Chart reading data
________________________
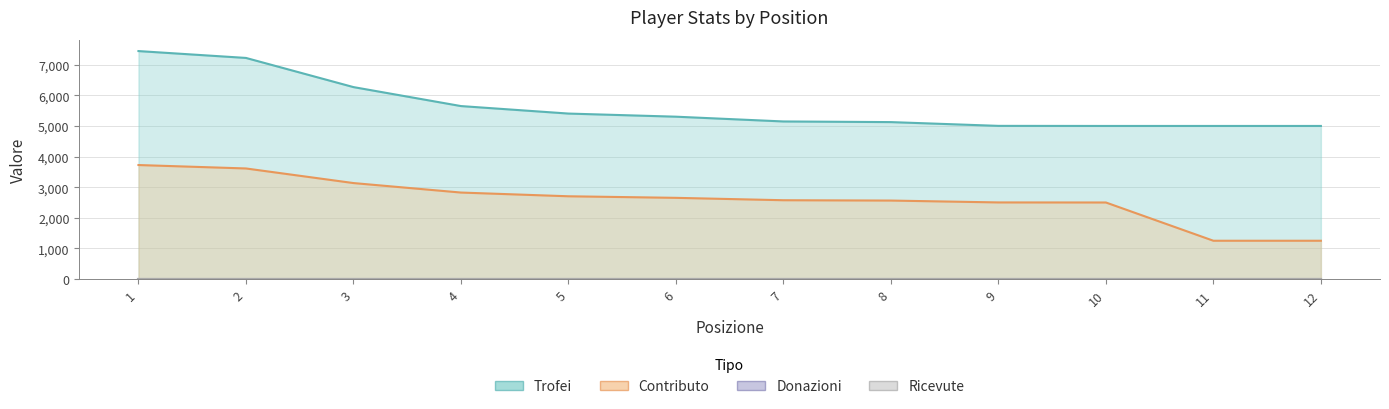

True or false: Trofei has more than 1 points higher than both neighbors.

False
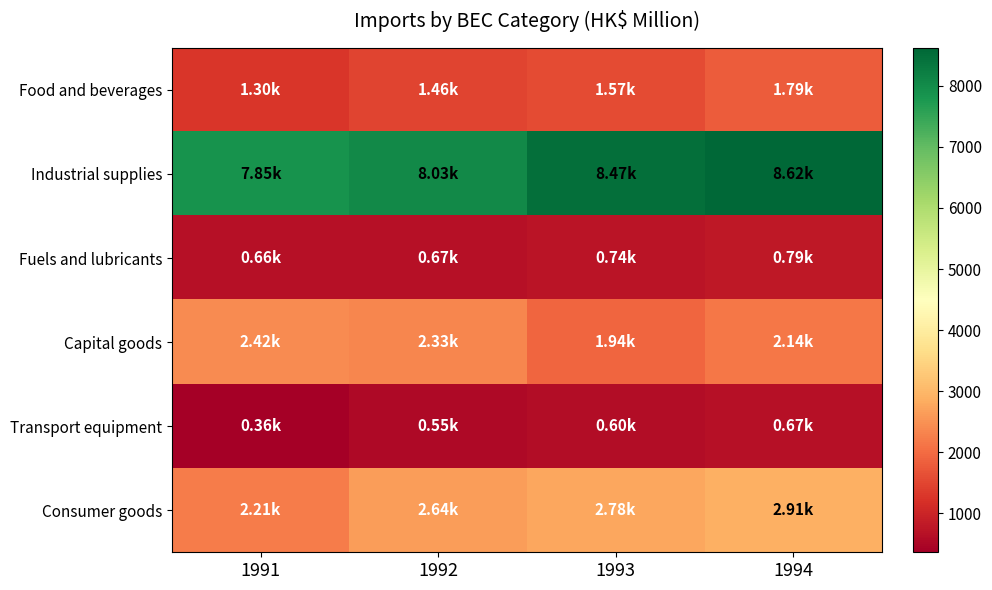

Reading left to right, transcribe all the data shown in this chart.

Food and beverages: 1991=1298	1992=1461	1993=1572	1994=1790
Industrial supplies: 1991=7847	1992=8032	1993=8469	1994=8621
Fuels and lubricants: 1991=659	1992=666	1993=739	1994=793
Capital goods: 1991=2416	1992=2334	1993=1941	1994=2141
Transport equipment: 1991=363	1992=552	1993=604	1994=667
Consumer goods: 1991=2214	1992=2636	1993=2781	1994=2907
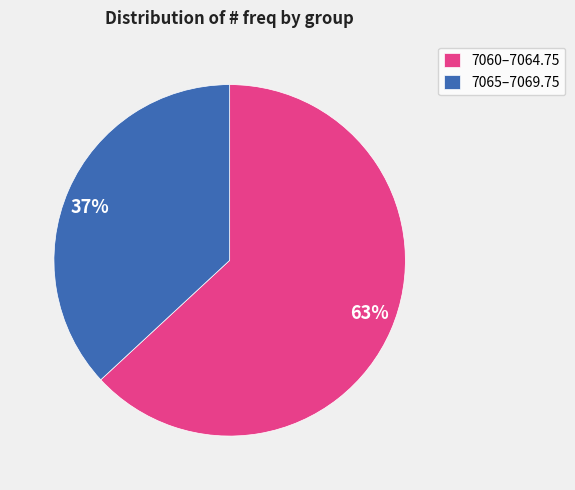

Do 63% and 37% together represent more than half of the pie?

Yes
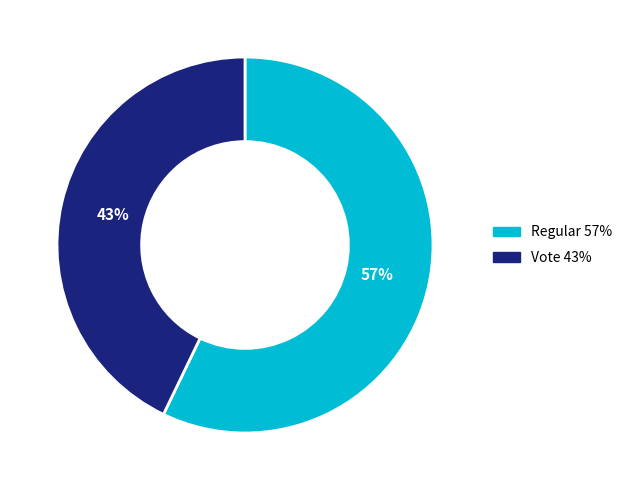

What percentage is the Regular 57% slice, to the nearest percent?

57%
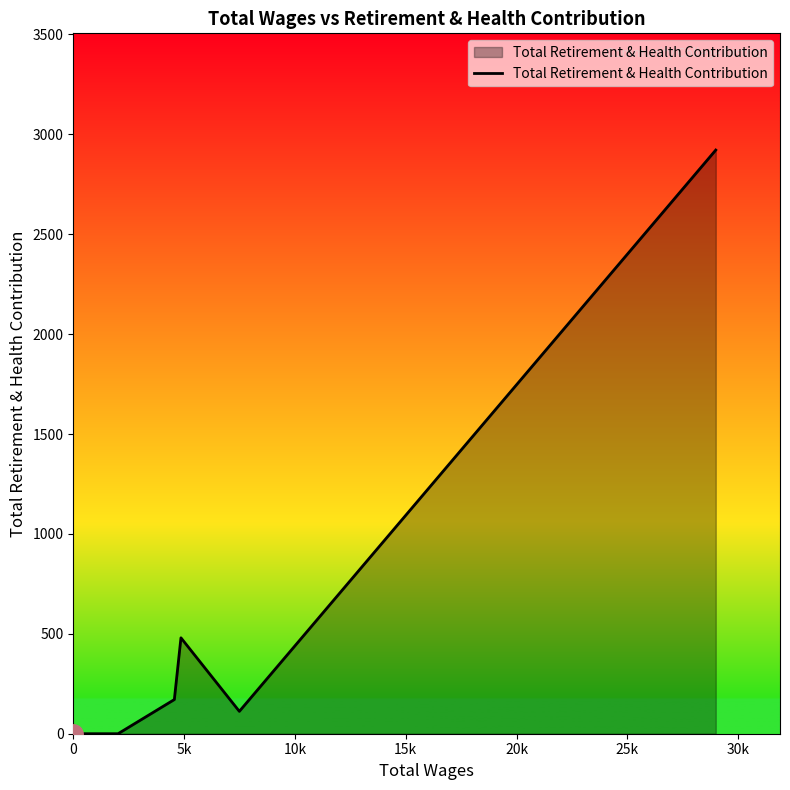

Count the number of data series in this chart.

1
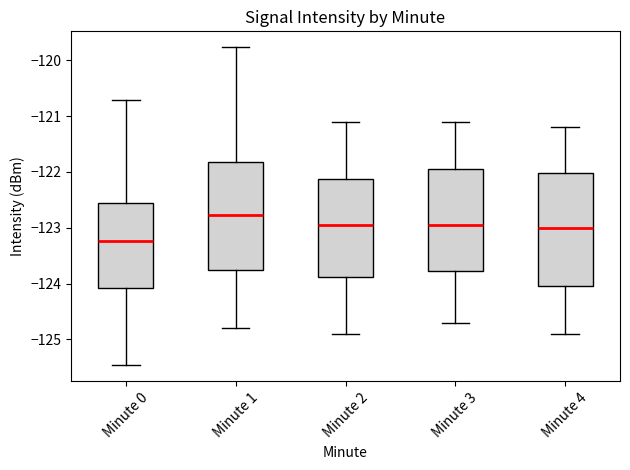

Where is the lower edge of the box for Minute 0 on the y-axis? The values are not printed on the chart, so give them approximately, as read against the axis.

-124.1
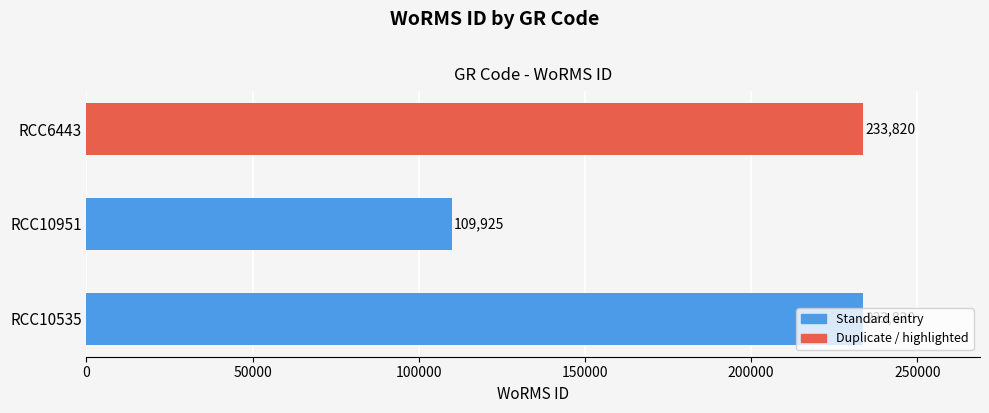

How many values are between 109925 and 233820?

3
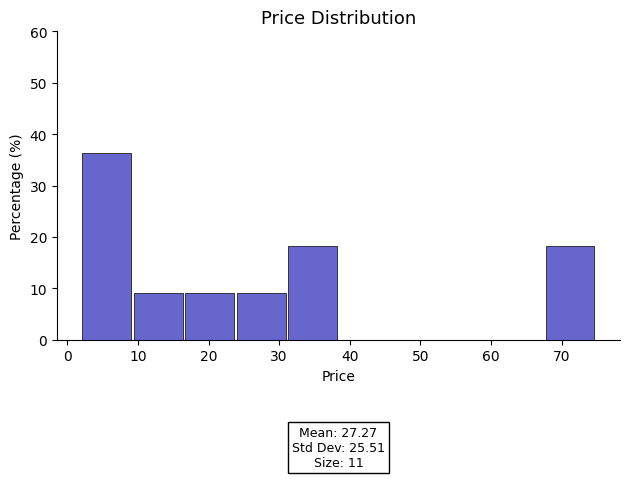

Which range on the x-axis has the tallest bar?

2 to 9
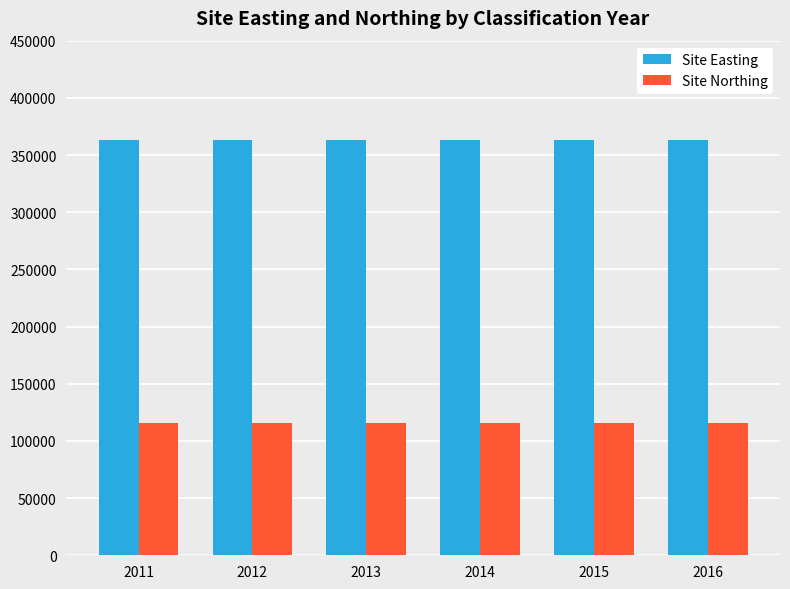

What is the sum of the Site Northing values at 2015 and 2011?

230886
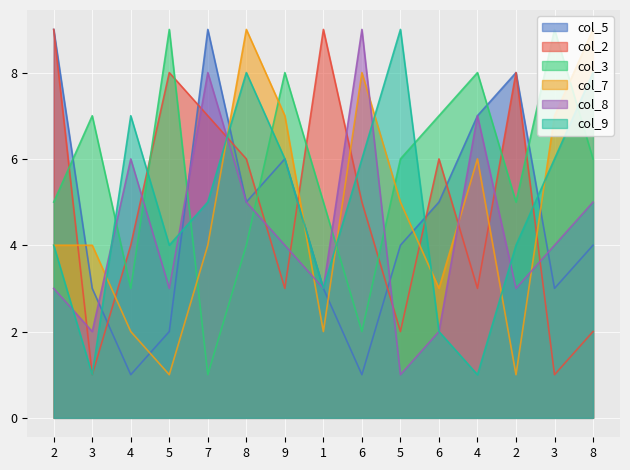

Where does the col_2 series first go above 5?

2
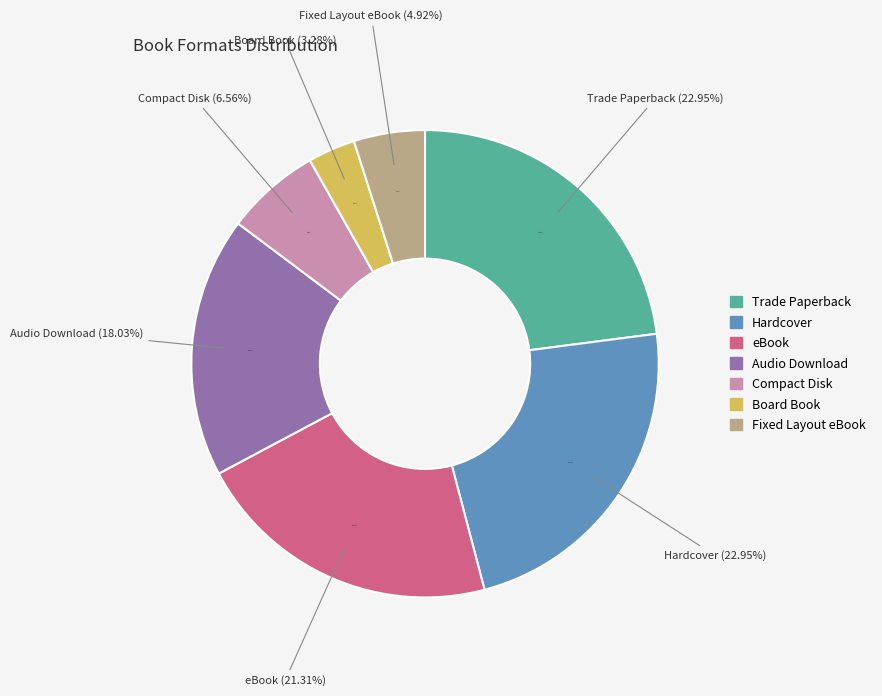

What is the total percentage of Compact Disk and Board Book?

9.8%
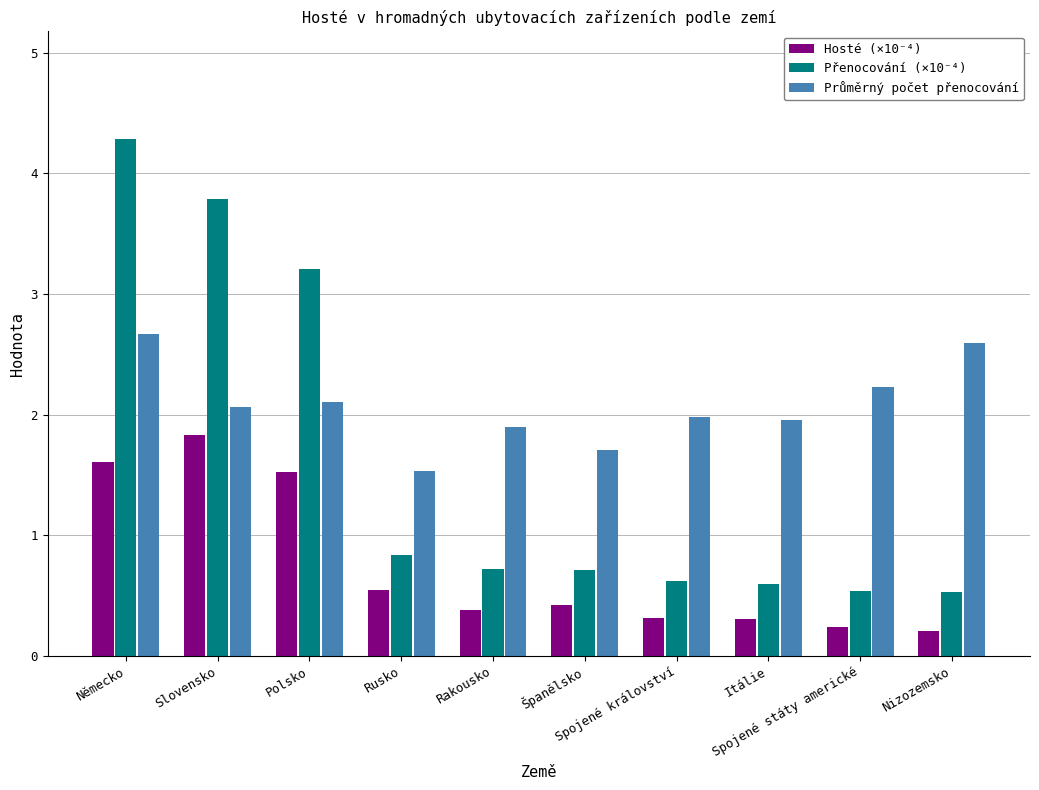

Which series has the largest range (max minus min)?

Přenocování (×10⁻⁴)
________________________
Exercise requirements
Write out all the entries again, changing every "chart" to "graph" and keeping everything else the same. Leave the pictures out.

Written response
True or false: Trofei has more than 1 points higher than both neighbors.

False

Reading left to right, transcribe all the data shown in this graph.

Food and beverages: 1991=1298	1992=1461	1993=1572	1994=1790
Industrial supplies: 1991=7847	1992=8032	1993=8469	1994=8621
Fuels and lubricants: 1991=659	1992=666	1993=739	1994=793
Capital goods: 1991=2416	1992=2334	1993=1941	1994=2141
Transport equipment: 1991=363	1992=552	1993=604	1994=667
Consumer goods: 1991=2214	1992=2636	1993=2781	1994=2907

Do 63% and 37% together represent more than half of the pie?

Yes

What percentage is the Regular 57% slice, to the nearest percent?

57%

Count the number of data series in this graph.

1

Where is the lower edge of the box for Minute 0 on the y-axis? The values are not printed on the graph, so give them approximately, as read against the axis.

-124.1

How many values are between 109925 and 233820?

3

Which range on the x-axis has the tallest bar?

2 to 9

What is the sum of the Site Northing values at 2015 and 2011?

230886

Where does the col_2 series first go above 5?

2

What is the total percentage of Compact Disk and Board Book?

9.8%

Which series has the largest range (max minus min)?

Přenocování (×10⁻⁴)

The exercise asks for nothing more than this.